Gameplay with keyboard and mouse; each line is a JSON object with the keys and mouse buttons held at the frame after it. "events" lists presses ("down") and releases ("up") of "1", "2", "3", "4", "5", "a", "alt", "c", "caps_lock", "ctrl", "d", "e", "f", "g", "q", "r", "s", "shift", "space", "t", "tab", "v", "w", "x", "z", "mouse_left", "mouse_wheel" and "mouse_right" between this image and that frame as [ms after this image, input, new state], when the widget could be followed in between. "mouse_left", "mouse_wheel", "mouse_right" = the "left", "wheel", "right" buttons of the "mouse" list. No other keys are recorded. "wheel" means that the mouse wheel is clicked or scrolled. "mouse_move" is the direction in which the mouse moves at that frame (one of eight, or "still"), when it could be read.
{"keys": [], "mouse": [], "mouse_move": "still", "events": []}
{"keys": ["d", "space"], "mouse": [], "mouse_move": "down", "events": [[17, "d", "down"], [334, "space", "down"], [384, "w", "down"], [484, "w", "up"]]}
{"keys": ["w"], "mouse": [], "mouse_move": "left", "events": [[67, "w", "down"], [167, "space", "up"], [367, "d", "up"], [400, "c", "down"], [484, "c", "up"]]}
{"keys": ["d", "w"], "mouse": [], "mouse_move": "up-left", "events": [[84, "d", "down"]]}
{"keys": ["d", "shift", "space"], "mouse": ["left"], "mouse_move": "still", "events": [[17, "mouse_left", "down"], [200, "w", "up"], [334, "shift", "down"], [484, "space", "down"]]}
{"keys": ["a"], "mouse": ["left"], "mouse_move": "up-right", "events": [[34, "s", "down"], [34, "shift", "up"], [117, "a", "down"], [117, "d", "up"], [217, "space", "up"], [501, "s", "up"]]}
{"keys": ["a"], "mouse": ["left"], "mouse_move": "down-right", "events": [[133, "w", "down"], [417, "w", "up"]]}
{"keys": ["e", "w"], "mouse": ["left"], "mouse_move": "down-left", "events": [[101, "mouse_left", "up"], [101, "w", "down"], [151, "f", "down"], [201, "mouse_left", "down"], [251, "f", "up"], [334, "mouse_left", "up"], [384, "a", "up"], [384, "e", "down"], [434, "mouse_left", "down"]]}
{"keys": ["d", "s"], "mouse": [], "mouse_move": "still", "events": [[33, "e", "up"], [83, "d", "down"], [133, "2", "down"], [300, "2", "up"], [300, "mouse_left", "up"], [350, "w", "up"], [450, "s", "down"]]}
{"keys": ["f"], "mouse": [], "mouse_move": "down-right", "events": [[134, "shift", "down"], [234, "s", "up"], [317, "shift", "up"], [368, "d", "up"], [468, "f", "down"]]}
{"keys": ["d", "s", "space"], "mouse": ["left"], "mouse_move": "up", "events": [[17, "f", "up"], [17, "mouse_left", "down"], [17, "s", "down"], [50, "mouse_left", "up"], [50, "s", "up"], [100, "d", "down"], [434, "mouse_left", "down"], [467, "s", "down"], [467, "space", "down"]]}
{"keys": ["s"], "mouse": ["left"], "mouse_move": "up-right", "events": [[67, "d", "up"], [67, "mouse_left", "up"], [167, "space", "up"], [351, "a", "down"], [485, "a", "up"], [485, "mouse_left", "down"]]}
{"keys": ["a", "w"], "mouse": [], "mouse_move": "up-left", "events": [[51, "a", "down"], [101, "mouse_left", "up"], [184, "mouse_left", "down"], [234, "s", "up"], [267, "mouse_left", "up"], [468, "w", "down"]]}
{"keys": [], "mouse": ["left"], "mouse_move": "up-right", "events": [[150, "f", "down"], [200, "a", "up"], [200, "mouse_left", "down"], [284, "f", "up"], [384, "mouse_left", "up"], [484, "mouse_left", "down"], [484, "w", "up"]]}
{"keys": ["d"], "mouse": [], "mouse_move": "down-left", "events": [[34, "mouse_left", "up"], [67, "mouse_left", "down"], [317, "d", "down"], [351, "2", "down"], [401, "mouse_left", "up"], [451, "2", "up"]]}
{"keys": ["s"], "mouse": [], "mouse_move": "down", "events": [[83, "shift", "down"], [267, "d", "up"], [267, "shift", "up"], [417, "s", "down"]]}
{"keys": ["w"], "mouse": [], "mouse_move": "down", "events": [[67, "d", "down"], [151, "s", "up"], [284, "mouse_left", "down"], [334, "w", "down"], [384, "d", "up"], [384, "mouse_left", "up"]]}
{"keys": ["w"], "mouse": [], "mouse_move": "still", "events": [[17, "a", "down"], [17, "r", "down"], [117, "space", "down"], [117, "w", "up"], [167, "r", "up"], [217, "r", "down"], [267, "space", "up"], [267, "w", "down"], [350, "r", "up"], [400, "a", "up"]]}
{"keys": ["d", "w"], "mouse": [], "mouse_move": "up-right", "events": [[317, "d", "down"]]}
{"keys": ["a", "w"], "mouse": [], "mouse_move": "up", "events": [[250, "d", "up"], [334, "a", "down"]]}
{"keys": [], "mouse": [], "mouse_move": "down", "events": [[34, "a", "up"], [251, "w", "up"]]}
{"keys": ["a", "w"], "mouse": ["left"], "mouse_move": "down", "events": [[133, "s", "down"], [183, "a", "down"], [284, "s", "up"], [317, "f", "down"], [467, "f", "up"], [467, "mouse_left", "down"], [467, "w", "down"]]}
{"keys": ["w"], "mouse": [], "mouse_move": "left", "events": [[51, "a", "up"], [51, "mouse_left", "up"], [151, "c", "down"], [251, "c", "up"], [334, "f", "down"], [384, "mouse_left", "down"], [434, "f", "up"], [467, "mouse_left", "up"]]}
++++++++++
Your objective |
Note how many lines of the listing above contain the string "right", and give that number with nothing added.

Finished task |
7